YOUR ASSIGNMENT: In the entries below, find every line with "lines" and copy it.

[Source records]
>>>>>

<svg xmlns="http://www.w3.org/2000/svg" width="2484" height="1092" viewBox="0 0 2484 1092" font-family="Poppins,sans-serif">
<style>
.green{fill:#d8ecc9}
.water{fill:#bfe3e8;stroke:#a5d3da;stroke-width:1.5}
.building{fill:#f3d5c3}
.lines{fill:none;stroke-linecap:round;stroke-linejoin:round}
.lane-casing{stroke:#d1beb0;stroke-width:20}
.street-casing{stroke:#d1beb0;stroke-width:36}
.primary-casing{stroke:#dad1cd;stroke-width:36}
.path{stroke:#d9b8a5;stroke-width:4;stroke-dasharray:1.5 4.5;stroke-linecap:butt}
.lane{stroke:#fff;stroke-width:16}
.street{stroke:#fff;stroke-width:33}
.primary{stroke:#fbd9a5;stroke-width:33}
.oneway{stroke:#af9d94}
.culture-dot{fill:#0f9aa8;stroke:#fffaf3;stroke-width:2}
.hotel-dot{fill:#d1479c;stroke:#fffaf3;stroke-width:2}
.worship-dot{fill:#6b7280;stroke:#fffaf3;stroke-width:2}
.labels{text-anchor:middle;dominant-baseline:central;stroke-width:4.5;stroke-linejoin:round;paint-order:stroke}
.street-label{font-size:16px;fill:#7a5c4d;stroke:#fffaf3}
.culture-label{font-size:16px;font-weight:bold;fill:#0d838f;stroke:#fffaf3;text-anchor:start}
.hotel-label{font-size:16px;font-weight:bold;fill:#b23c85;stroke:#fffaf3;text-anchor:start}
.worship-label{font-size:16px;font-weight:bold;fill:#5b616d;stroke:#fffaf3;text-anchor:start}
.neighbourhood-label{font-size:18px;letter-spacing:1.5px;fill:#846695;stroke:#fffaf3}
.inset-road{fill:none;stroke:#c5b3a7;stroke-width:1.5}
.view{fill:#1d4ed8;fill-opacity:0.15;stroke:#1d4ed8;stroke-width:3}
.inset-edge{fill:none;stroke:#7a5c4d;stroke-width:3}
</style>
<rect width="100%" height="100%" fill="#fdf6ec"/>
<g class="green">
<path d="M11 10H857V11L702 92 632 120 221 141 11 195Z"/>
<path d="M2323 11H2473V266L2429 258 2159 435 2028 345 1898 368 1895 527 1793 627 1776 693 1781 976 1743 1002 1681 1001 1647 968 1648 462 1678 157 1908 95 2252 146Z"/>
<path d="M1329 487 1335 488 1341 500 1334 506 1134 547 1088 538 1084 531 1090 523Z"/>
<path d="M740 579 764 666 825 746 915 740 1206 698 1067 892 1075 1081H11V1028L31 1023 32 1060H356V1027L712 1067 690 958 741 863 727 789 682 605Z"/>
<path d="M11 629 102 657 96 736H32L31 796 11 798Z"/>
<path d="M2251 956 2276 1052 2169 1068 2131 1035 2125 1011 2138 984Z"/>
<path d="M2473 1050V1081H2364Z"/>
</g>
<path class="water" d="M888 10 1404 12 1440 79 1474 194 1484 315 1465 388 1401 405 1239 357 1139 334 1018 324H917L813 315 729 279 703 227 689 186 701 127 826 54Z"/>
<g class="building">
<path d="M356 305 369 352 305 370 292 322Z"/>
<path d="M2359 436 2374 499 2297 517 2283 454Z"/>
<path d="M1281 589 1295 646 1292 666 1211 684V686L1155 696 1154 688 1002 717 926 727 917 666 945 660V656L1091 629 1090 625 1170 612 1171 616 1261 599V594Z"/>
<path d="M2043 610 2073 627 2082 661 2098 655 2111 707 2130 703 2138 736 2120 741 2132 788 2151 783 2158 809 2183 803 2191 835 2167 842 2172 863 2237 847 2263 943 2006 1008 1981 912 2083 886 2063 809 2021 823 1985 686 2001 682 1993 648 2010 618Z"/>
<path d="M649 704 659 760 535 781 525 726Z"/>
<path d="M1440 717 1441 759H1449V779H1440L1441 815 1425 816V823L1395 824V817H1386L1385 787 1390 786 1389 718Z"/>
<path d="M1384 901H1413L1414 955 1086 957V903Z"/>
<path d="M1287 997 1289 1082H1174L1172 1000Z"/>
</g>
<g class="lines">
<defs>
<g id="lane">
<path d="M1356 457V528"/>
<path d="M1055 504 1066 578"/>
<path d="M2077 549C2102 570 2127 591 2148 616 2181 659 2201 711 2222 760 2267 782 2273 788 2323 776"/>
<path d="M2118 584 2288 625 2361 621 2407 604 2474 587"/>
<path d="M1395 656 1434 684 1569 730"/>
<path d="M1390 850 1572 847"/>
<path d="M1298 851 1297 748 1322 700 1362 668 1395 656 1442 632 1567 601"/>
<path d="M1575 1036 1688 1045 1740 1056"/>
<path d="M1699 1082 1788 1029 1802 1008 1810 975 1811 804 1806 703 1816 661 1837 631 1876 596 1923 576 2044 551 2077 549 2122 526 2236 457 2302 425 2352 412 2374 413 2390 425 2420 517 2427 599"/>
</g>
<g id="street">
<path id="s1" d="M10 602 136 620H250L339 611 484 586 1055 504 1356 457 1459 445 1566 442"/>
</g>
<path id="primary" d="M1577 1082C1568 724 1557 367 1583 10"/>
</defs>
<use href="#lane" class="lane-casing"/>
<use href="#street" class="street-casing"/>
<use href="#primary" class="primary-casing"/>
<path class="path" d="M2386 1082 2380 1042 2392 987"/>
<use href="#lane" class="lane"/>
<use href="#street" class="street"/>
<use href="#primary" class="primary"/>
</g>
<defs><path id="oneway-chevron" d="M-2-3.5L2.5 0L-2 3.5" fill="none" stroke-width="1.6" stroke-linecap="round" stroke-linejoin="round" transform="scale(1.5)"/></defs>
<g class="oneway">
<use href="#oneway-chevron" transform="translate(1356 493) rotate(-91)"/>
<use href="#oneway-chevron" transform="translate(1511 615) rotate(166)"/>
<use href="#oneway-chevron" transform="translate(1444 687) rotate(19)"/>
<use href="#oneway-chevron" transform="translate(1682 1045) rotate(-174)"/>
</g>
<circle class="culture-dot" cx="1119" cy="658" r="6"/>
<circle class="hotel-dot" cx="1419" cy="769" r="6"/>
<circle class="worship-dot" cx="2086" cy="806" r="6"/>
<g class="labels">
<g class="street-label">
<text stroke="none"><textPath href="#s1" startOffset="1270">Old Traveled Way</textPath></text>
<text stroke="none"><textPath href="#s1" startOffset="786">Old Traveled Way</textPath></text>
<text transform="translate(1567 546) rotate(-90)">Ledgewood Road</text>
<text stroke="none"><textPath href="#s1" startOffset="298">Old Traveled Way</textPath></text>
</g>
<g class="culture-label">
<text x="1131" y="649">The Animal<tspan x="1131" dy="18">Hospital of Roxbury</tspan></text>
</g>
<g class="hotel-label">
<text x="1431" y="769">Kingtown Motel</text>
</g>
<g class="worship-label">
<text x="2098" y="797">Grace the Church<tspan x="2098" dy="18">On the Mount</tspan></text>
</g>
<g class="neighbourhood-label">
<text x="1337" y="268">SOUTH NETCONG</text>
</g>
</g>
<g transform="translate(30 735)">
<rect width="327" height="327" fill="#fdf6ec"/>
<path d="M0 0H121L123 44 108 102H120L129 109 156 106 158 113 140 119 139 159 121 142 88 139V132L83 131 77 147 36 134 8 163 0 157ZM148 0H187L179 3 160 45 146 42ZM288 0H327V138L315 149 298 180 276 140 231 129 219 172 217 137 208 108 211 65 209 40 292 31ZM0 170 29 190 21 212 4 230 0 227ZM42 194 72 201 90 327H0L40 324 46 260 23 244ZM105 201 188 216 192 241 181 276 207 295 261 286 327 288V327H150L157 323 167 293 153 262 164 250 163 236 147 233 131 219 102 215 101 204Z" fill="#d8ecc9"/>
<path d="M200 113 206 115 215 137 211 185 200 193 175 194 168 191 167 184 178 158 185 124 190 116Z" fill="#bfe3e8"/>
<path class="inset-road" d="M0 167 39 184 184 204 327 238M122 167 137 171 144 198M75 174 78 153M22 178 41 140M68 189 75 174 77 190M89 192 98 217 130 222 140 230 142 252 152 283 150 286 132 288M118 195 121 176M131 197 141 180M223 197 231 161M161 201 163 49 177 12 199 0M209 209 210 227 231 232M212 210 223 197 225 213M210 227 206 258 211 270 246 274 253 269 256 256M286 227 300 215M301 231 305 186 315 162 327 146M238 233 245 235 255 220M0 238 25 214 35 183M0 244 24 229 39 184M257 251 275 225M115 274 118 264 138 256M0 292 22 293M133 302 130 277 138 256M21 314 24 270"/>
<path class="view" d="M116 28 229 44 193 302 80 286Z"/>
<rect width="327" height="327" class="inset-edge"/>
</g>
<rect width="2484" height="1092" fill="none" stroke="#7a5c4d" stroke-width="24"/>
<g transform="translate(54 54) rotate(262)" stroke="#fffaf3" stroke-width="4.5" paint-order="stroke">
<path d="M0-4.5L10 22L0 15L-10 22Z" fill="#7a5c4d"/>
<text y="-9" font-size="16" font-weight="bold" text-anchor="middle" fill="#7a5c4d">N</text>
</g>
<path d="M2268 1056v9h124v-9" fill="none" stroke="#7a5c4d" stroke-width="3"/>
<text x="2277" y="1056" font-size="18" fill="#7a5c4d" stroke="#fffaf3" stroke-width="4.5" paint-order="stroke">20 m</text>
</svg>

<<<<<

RESULT FOR THIS TASK:
.lines{fill:none;stroke-linecap:round;stroke-linejoin:round}
<g class="lines">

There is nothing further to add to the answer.